By photoprotecting the BTA with nitrobenzyl groups, the team added a trigger so that the folded polymer could only be obtained by external stimuli. Shining UV light on the polymer cleaves the protecting groups, causing it to fold up.

'By making use of photo-deprotection in combination with heating/cooling steps we can really control the folding,' says Mes. 'We have observed that the folding of these systems partly mimics protein folding.'

But Andrew Wilson of the University of Leeds, UK, says he is not so sure. 'I think what's really cool is that you get different degrees of H-bond mediated collapse depending on irradiation time and temperature - this hasn't really been demonstrated before and is of course a function of biological macromolecules.' But Wilson is unsure that folding is the right word for what the polymers do, explaining that pulling apart the polymer and allowing it to collapse will lead to a different superstructure each time, unlike proteins.

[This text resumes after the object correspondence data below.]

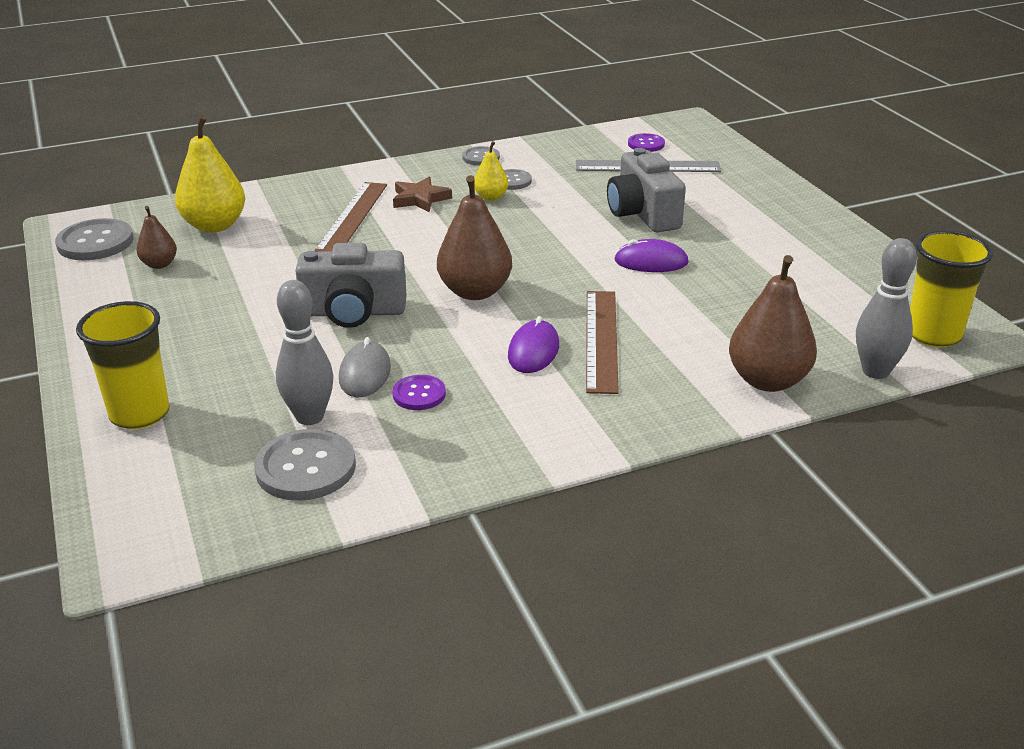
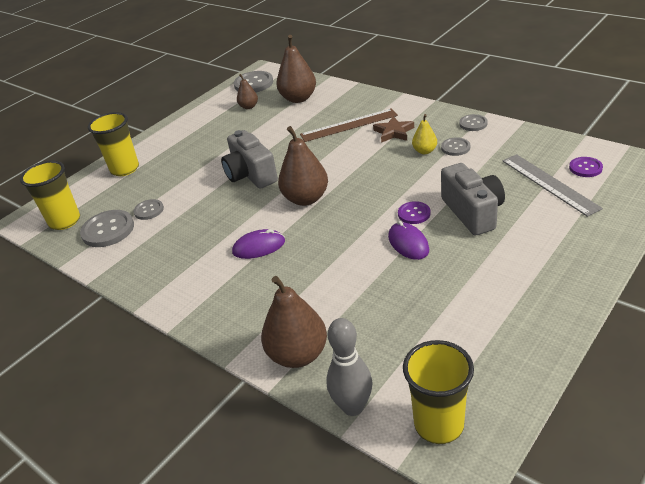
camera: 65 degrees right, 5 degrees up
yellow pear [175,115,245,233] -> brown pear [276,35,316,103]
grey bowling pin [276,280,334,425] -> grey button [133,199,164,220]
grey mouse [339,337,391,398] -> none
purple button [392,375,446,410] -> purple button moved to [398,201,430,224]
brown ruler [586,291,619,394] -> none
grey camera [607,148,686,233] -> grey camera turned 120 degrees clockwise [441,163,505,235]
none -> yellow cup [20,161,80,230]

Mes and colleagues have also harnessed hydrophobic interactions in water to fold a BTA polymer intramolecularly.2 This folding bears a closer resemblance to that of the proteins which they are trying to mimic. In this case, these BTA polymers are wrapped around a catalytic ruthenium core to make a polymerisation 'enzyme'. Mes says the group now hopes to make artificial enzymes for asymmetric catalysis by using a chiral core of stacked BTA moieties.